-------- EXERCISE DATA

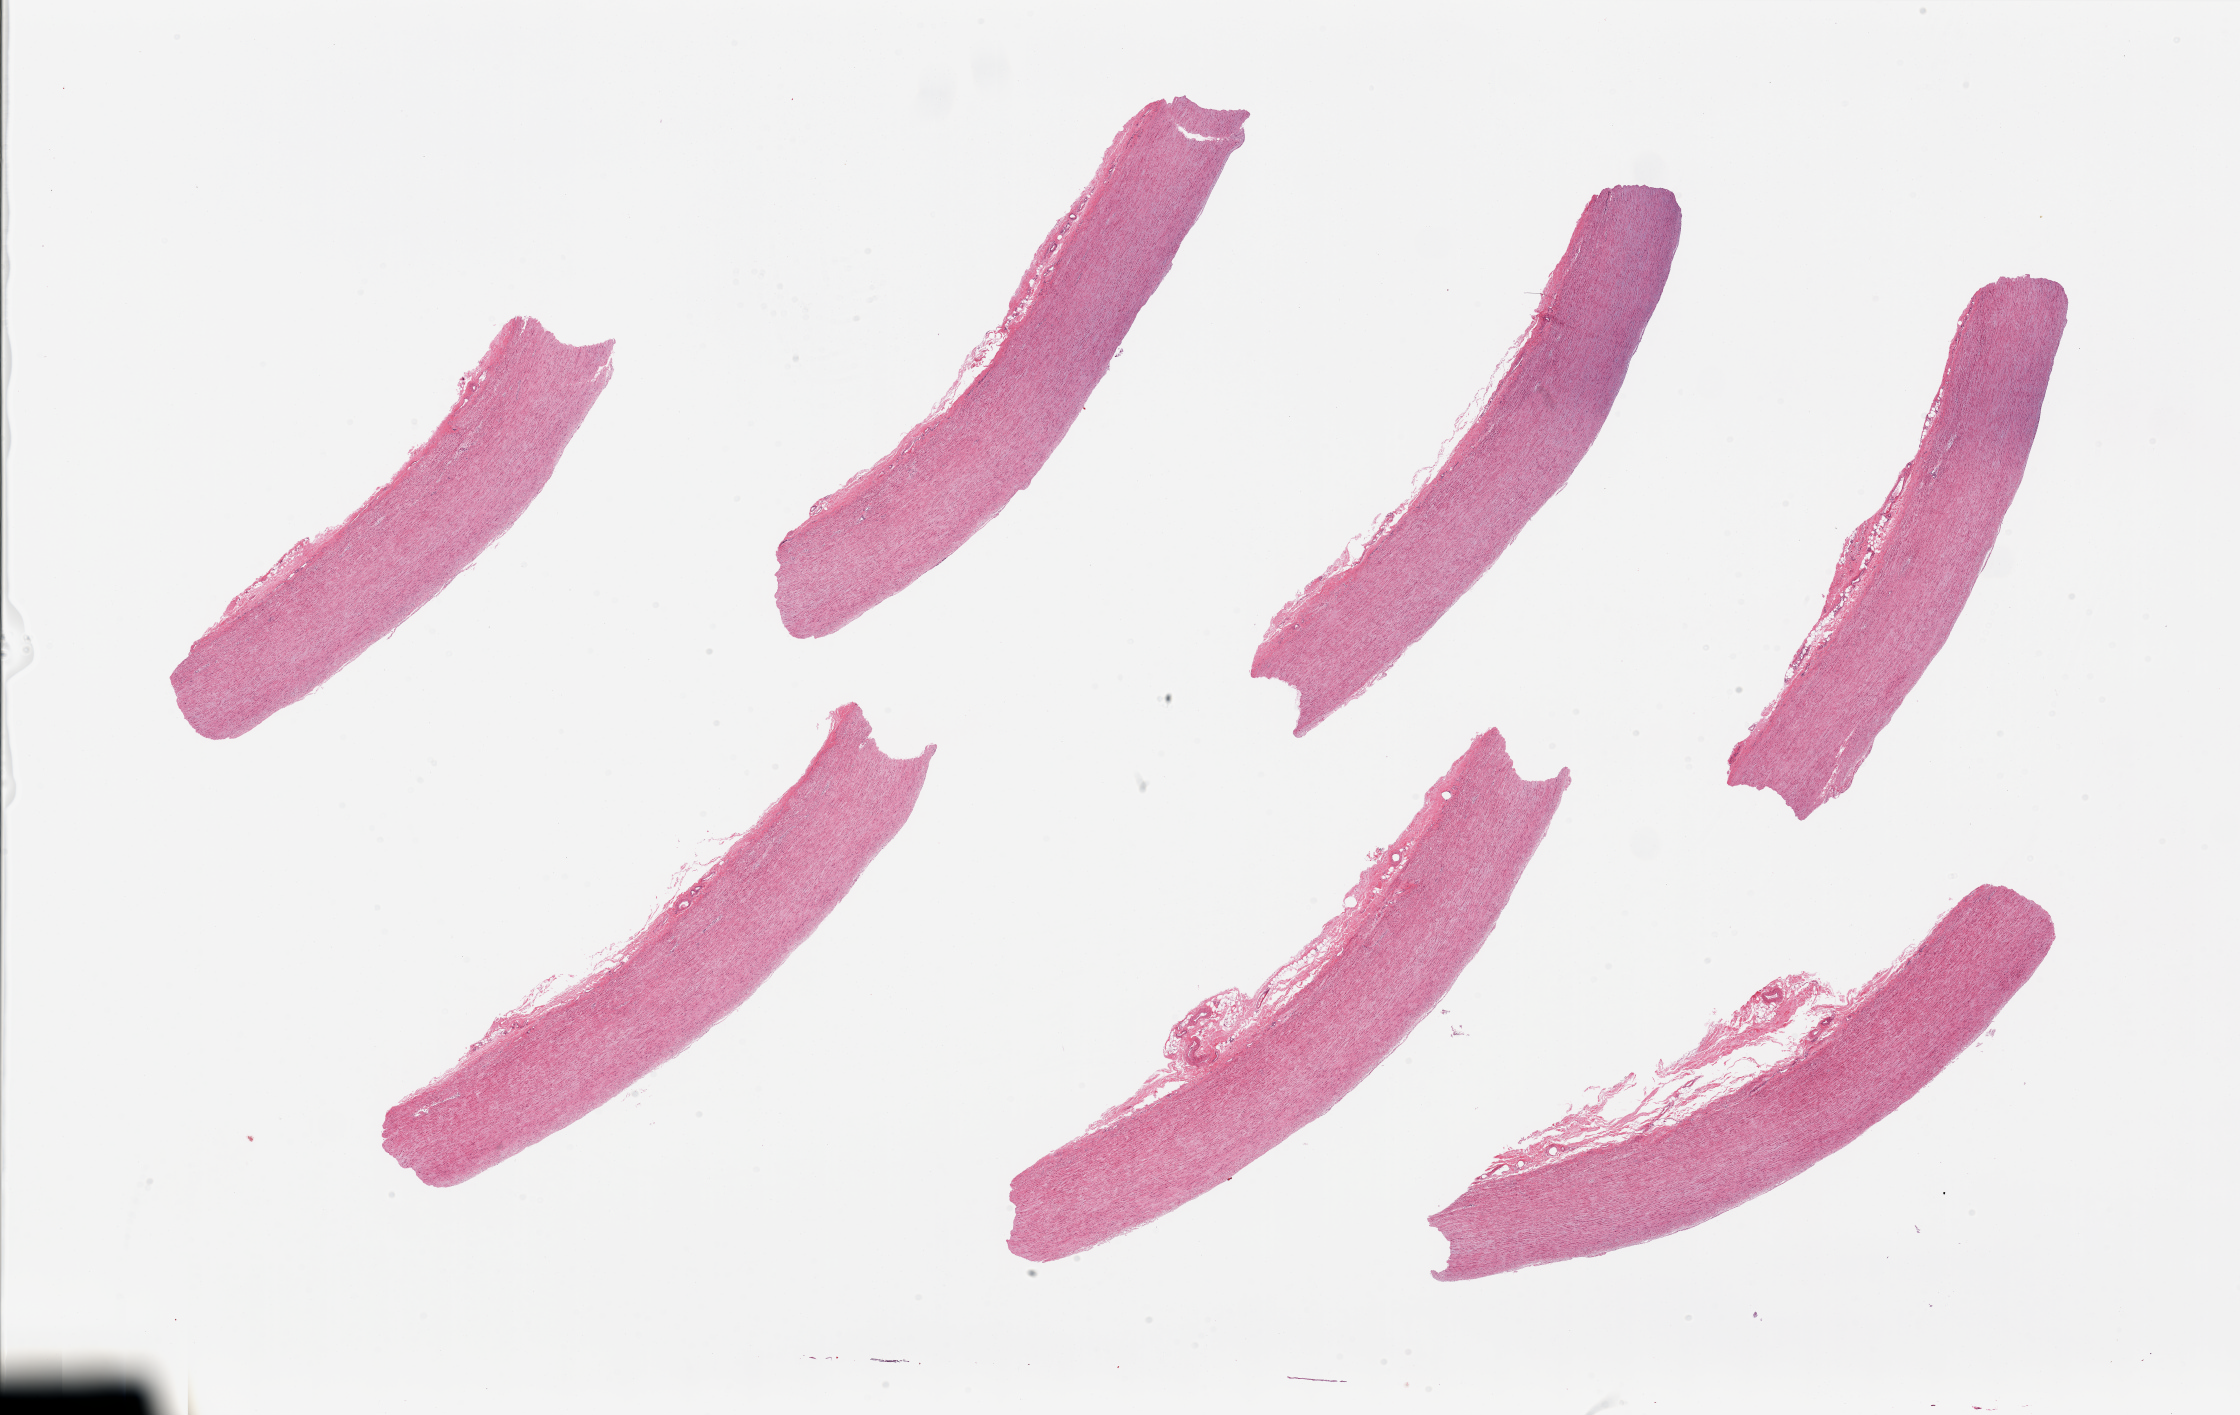
Whole-slide image, haematoxylin and eosin stain — a low-resolution overview of the entire scanned area, about 35.4 x 22.4 mm (from a 20x scan); PAXgene-fixed paraffin-embedded (PFPE) section; sampled site (target tissue): aorta; donor tissue sample. Donor sex: female.
Review note (as recorded): 7 pieces.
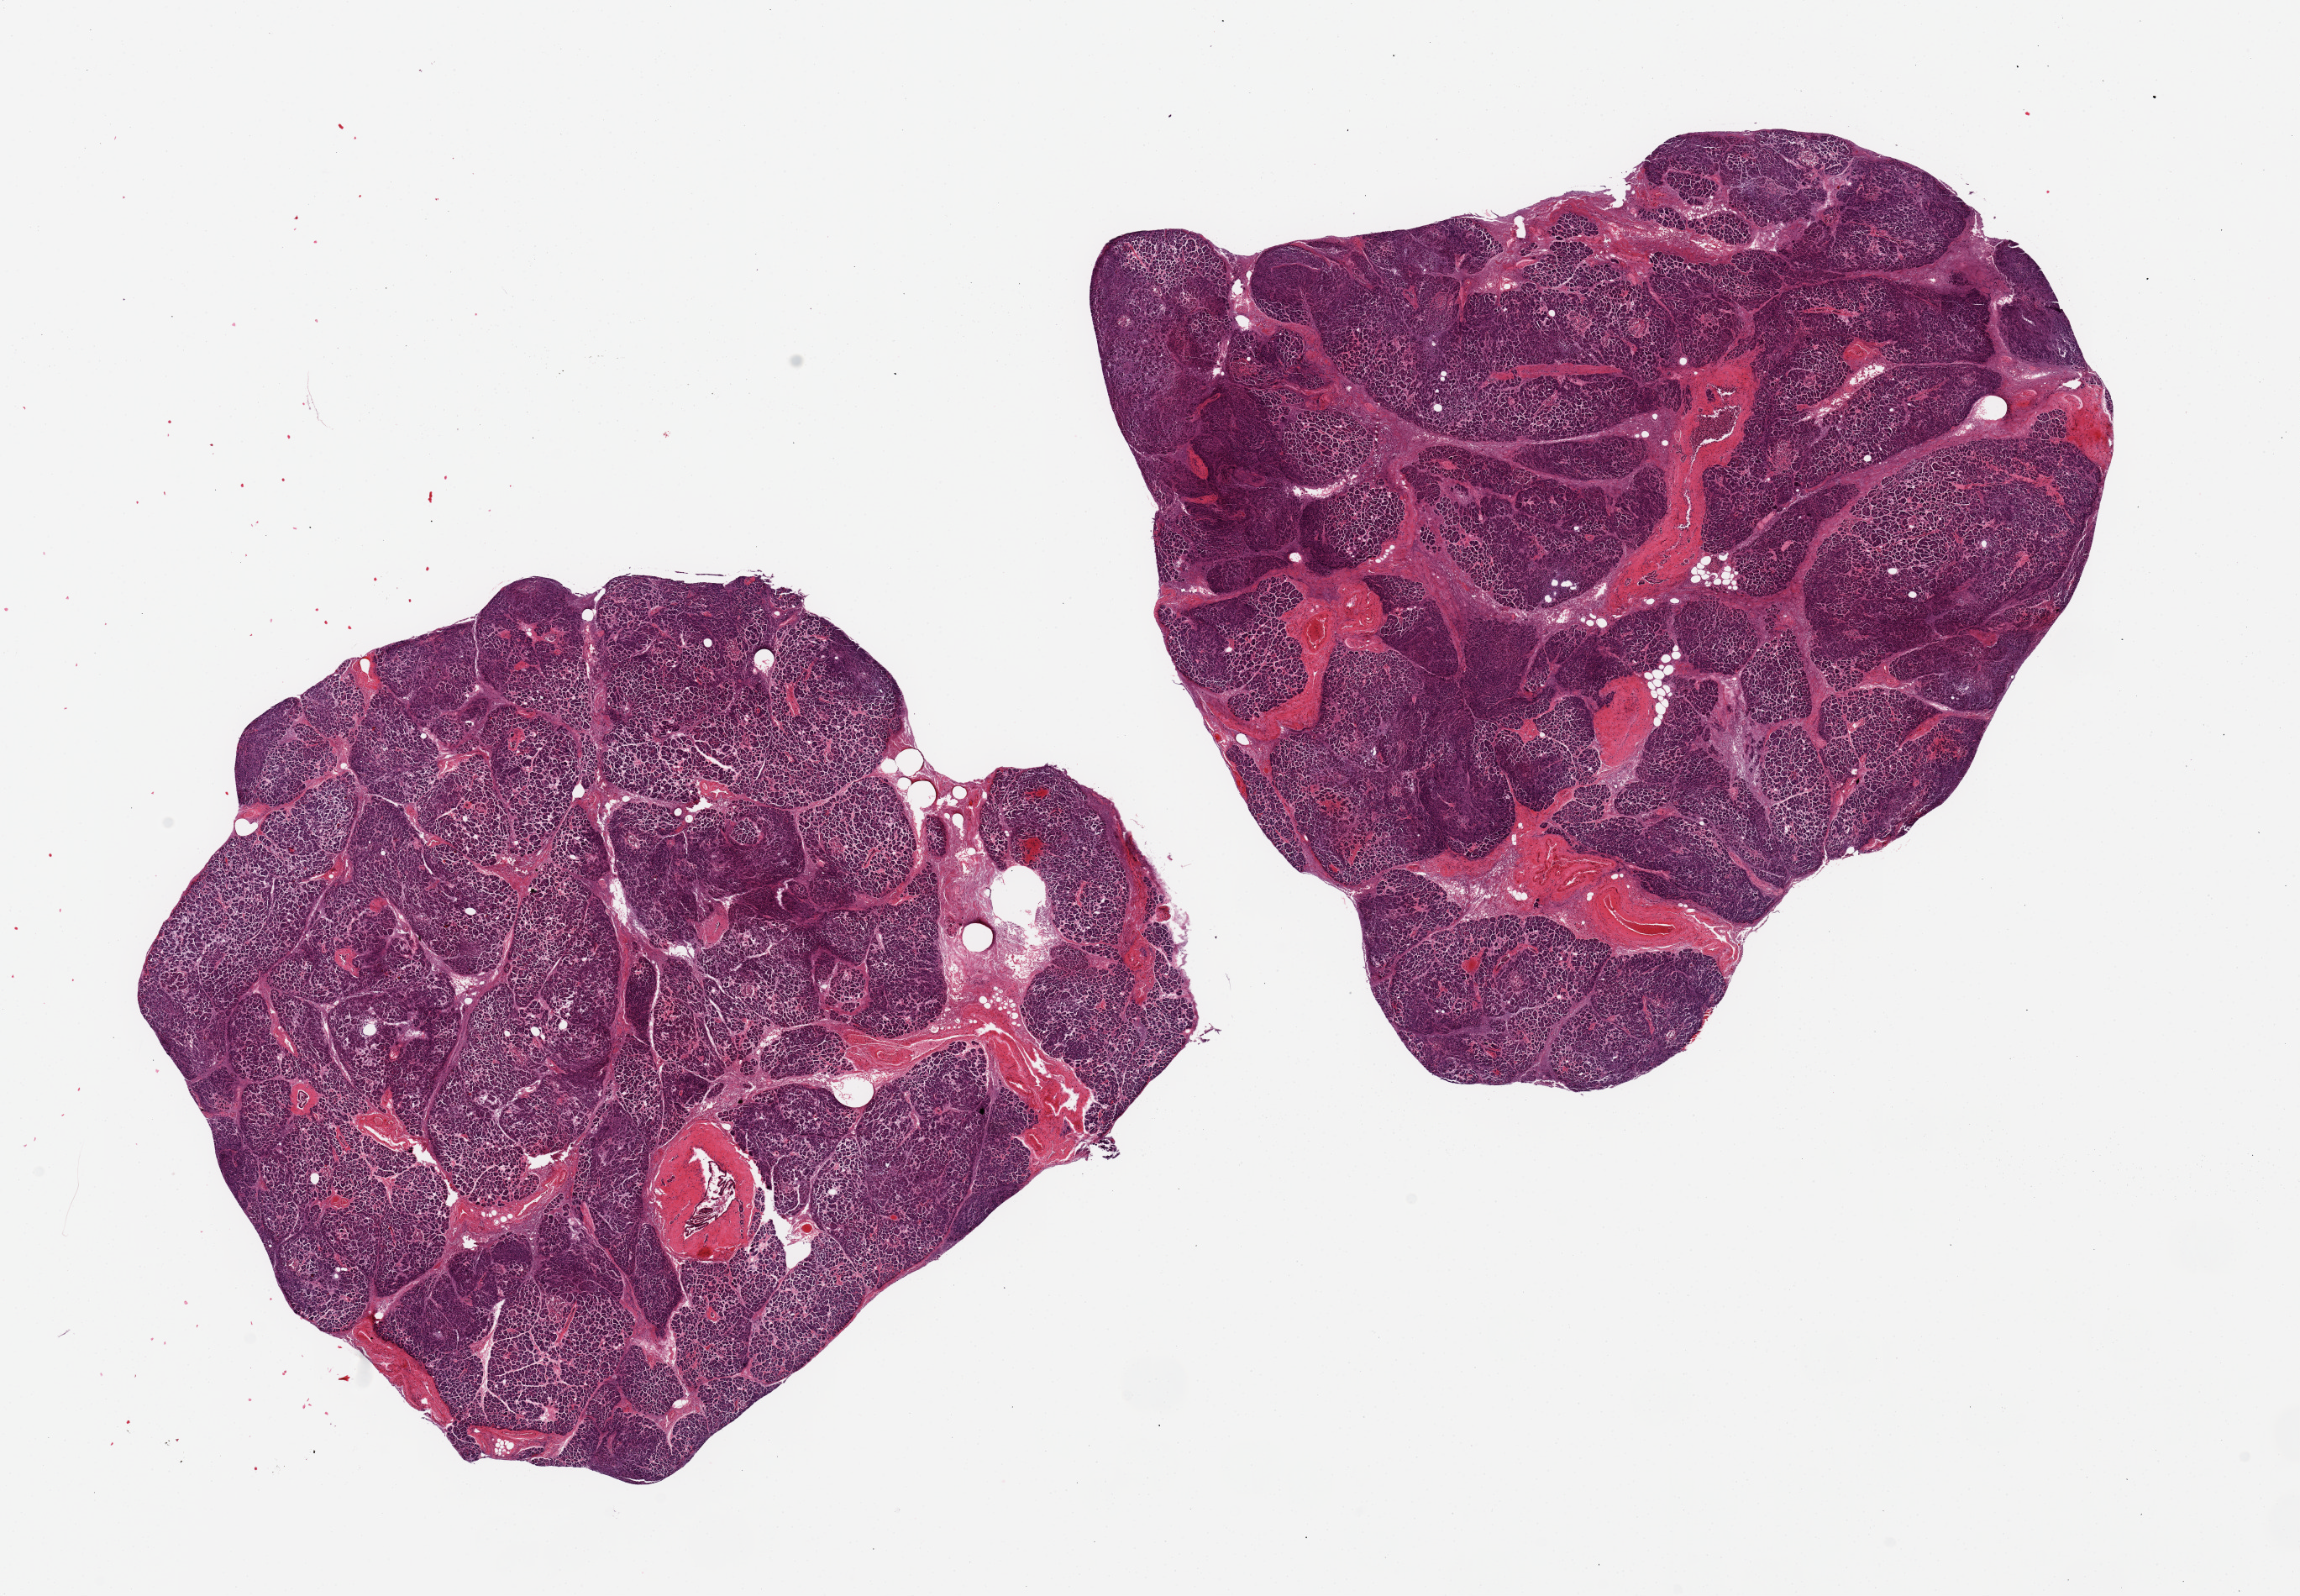
Whole-slide image, haematoxylin and eosin stain, brightfield — shown as a low-resolution overview of the whole scanned area (about 21.7 x 15.0 mm, slide scanned at 20x), PAXgene-fixed, paraffin-embedded tissue, section of pancreas (target tissue), tissue donor sample. Female donor.
Pathologist's review note for this sample: 2 pieces; intraacinar and perilobular fibrosis; Islets noted.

----------------

§ EXERCISE DETAILS: In the listing above, how many lines hold the word "about"? Give the number and nothing more.

§ SOLUTION TO THIS PROBLEM: 2